## RECORDED INFORMATION
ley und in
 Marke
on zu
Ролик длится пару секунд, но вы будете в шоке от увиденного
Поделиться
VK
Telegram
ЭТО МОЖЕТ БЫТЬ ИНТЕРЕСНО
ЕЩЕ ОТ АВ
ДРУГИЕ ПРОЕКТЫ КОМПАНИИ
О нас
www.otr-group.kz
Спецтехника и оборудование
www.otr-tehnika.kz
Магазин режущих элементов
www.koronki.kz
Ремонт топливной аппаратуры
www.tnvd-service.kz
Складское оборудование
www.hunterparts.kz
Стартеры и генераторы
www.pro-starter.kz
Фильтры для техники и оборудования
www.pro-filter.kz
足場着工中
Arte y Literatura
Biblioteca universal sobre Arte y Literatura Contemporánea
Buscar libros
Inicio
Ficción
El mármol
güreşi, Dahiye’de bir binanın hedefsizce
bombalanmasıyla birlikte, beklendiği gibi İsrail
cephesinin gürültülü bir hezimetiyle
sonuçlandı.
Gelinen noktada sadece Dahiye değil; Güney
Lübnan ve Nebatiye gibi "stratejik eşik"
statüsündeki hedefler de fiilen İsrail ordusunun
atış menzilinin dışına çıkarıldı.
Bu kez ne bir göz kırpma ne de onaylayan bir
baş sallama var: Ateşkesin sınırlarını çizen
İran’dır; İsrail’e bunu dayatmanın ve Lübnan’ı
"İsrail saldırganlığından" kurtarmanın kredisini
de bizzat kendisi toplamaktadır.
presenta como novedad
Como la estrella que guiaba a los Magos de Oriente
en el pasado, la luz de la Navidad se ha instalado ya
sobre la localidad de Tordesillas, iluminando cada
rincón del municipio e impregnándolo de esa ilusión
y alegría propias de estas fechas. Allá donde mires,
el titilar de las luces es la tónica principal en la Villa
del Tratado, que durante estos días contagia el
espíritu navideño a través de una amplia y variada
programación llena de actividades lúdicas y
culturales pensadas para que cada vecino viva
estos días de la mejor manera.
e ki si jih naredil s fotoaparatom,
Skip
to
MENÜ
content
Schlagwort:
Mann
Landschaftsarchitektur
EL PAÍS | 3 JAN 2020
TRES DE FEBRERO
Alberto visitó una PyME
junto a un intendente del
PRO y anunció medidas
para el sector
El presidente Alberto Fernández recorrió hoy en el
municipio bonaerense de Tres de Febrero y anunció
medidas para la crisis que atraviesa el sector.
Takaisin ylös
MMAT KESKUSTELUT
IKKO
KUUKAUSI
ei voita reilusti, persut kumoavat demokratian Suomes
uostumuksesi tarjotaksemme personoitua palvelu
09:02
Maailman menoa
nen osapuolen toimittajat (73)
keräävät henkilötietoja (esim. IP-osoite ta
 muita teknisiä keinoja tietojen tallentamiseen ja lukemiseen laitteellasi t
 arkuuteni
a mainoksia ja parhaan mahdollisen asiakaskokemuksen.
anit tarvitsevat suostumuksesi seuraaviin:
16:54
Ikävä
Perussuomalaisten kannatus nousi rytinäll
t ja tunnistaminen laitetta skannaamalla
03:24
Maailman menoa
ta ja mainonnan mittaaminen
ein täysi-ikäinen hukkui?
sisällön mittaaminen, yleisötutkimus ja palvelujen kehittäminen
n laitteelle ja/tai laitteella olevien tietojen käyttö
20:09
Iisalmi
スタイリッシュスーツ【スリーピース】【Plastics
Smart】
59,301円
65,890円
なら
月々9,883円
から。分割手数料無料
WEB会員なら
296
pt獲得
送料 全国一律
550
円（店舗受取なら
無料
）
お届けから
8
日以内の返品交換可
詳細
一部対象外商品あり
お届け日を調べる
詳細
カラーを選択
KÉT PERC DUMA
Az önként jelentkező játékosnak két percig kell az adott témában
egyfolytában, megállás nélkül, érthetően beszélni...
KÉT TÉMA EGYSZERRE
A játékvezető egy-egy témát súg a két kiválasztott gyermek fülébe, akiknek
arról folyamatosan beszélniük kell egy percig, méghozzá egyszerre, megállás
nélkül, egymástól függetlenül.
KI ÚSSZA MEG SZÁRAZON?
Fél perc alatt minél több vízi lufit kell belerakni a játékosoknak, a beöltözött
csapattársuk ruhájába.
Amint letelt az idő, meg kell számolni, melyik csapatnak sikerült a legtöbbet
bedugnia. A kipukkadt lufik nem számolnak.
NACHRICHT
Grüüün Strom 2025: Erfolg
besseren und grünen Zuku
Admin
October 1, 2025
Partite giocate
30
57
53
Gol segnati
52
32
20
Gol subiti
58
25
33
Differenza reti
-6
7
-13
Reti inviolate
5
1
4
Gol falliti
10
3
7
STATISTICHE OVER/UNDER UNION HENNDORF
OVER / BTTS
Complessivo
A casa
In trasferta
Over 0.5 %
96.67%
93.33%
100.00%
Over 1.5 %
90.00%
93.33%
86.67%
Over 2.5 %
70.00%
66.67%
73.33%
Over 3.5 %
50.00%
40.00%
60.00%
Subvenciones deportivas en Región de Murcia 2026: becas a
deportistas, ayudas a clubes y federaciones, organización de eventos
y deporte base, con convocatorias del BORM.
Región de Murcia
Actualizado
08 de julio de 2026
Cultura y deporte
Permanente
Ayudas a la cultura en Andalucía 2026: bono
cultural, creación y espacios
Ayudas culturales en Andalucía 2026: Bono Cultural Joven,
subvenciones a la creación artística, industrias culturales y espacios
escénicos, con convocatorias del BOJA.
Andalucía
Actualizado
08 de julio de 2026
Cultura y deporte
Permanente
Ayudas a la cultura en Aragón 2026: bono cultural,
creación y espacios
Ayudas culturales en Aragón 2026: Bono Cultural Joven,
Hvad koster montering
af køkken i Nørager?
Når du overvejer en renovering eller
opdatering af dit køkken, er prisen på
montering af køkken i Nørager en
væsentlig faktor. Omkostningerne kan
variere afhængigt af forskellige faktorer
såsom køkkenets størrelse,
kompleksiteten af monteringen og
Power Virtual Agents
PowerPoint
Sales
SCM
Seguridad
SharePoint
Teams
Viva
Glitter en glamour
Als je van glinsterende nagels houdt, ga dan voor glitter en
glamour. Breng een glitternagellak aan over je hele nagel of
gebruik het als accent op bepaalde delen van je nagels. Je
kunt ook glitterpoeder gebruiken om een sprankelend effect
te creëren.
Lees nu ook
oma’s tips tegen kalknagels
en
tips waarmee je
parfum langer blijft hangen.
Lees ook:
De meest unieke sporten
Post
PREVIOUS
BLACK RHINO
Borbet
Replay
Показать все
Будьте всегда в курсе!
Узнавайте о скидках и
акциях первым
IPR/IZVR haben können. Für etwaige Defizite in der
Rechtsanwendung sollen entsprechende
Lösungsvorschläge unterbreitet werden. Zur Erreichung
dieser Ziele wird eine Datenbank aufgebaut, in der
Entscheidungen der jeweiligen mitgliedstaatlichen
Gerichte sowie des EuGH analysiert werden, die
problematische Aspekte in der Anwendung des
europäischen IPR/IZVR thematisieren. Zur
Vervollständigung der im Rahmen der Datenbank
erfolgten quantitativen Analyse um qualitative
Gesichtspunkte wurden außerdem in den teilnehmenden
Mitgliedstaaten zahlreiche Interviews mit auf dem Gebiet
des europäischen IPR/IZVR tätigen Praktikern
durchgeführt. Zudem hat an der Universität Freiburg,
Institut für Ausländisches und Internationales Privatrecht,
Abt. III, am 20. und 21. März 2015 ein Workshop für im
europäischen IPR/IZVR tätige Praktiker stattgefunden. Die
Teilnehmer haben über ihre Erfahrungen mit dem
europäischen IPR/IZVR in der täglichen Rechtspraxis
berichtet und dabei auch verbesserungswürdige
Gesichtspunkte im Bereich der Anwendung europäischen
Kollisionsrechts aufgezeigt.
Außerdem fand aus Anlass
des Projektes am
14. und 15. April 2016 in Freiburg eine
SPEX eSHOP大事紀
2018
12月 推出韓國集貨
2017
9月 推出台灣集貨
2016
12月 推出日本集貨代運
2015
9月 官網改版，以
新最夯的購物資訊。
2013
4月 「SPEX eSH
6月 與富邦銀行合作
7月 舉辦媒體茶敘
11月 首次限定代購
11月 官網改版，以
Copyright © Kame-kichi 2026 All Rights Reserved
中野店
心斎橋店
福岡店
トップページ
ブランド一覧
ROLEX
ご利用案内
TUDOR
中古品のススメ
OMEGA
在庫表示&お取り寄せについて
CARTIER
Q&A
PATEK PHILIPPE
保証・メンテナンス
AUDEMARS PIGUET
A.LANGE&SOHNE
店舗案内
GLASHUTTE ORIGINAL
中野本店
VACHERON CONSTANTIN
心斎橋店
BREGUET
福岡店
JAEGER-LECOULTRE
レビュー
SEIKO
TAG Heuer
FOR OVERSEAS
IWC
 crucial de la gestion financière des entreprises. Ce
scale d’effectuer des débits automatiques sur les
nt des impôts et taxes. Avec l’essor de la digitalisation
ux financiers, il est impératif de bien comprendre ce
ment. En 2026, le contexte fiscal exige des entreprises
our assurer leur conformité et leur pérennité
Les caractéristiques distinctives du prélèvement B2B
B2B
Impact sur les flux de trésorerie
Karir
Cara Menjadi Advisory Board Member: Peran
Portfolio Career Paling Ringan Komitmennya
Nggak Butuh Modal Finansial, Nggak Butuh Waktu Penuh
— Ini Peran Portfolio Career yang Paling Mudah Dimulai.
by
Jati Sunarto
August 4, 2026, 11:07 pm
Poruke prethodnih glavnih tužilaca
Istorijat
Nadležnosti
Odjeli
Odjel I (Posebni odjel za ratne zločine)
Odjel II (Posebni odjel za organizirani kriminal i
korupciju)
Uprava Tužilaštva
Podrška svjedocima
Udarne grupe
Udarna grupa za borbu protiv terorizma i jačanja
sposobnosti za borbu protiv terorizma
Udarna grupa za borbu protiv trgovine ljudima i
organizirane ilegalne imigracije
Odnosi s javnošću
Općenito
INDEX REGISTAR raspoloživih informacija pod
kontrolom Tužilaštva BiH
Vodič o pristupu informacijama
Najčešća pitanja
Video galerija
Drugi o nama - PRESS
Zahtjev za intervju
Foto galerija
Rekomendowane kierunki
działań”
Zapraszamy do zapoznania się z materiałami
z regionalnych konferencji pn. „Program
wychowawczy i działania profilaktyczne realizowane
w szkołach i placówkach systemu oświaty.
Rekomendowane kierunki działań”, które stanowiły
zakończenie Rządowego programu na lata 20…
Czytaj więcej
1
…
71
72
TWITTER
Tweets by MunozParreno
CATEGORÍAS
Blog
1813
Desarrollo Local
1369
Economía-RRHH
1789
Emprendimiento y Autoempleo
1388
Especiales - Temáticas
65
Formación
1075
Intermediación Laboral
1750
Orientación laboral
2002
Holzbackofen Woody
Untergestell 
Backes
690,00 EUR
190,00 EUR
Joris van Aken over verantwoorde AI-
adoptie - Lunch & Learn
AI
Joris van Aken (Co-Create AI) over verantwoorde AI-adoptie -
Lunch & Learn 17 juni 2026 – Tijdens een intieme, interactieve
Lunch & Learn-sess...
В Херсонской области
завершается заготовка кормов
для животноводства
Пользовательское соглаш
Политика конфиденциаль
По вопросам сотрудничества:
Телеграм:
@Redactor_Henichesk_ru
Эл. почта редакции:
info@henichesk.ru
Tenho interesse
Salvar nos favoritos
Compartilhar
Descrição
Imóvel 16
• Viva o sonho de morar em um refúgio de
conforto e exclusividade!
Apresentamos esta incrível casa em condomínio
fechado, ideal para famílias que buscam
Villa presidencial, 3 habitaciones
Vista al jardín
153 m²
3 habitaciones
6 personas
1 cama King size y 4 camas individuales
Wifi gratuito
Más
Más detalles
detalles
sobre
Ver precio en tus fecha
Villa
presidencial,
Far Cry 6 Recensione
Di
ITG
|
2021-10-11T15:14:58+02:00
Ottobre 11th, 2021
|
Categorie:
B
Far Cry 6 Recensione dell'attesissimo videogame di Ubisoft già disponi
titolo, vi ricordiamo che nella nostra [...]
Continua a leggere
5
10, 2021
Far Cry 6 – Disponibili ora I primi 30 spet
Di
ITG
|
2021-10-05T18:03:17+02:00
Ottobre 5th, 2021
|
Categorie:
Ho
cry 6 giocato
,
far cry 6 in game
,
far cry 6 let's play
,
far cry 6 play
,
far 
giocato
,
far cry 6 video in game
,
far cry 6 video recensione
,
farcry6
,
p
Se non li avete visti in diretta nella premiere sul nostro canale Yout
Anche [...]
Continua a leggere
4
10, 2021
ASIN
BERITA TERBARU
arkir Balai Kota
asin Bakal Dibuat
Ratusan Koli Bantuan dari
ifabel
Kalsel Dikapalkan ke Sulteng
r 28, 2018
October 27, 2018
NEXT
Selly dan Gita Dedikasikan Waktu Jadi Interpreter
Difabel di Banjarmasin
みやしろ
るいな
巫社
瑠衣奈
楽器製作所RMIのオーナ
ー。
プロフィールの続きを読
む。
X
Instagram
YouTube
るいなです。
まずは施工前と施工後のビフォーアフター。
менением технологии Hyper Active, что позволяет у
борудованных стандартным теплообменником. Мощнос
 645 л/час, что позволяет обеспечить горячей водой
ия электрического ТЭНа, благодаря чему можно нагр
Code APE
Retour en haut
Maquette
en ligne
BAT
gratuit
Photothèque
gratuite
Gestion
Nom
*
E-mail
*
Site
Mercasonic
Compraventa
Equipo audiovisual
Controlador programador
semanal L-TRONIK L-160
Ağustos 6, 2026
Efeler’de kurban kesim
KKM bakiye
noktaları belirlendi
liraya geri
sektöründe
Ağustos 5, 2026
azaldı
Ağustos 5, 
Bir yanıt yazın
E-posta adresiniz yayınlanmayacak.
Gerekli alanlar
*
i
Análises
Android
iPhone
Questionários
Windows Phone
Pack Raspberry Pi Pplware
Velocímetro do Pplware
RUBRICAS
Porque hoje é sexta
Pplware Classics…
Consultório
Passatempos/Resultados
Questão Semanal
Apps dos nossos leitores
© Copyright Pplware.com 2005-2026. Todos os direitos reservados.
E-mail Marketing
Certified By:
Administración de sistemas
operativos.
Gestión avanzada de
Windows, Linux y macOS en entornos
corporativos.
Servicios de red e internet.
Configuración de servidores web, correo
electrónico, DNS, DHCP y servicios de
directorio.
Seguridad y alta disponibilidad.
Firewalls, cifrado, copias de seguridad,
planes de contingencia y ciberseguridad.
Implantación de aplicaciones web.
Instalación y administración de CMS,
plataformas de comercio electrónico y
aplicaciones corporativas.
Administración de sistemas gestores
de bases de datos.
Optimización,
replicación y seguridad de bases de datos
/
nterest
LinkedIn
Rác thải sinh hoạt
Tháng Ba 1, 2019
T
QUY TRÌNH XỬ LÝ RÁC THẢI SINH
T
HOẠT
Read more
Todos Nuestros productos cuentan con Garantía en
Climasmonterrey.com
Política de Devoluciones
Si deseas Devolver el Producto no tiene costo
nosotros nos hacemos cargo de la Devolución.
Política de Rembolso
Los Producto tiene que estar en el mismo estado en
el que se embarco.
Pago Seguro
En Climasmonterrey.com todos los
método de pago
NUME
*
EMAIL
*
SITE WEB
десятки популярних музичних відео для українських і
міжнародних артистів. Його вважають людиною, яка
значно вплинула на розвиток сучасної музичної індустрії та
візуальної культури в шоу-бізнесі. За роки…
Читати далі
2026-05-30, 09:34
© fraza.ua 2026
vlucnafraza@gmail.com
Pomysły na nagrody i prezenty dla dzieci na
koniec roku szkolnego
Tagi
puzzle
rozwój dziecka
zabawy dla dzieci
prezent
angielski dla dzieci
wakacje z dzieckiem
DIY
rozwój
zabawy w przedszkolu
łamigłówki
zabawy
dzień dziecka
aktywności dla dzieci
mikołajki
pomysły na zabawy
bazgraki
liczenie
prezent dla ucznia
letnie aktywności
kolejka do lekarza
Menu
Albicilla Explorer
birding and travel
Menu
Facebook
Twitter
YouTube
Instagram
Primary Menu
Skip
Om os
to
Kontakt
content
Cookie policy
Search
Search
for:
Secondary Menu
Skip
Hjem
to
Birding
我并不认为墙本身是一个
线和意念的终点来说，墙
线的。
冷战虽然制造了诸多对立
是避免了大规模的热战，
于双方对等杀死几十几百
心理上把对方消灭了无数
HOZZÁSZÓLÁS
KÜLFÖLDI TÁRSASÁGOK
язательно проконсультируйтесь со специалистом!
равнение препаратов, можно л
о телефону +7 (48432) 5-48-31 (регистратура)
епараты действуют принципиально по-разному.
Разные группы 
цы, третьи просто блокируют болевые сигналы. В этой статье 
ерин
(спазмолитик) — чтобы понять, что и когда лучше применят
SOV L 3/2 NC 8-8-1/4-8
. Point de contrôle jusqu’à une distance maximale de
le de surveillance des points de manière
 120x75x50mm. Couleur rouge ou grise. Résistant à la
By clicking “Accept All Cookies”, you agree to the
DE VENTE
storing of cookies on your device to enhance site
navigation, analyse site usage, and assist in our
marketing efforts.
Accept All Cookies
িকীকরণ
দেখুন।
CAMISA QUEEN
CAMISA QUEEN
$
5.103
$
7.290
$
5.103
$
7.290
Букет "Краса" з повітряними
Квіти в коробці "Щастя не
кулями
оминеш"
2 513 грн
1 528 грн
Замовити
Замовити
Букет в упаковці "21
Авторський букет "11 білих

## TO-DO ITEM
The lines to copy run from the start of the records above through the line holding "güreşi, Dahiye’de bir binanın hedefsizce"; give them exactly, both ends included, and nothing else.

## ANSWER
ley und in
 Marke
on zu
Ролик длится пару секунд, но вы будете в шоке от увиденного
Поделиться
VK
Telegram
ЭТО МОЖЕТ БЫТЬ ИНТЕРЕСНО
ЕЩЕ ОТ АВ
ДРУГИЕ ПРОЕКТЫ КОМПАНИИ
О нас
www.otr-group.kz
Спецтехника и оборудование
www.otr-tehnika.kz
Магазин режущих элементов
www.koronki.kz
Ремонт топливной аппаратуры
www.tnvd-service.kz
Складское оборудование
www.hunterparts.kz
Стартеры и генераторы
www.pro-starter.kz
Фильтры для техники и оборудования
www.pro-filter.kz
足場着工中
Arte y Literatura
Biblioteca universal sobre Arte y Literatura Contemporánea
Buscar libros
Inicio
Ficción
El mármol
güreşi, Dahiye’de bir binanın hedefsizce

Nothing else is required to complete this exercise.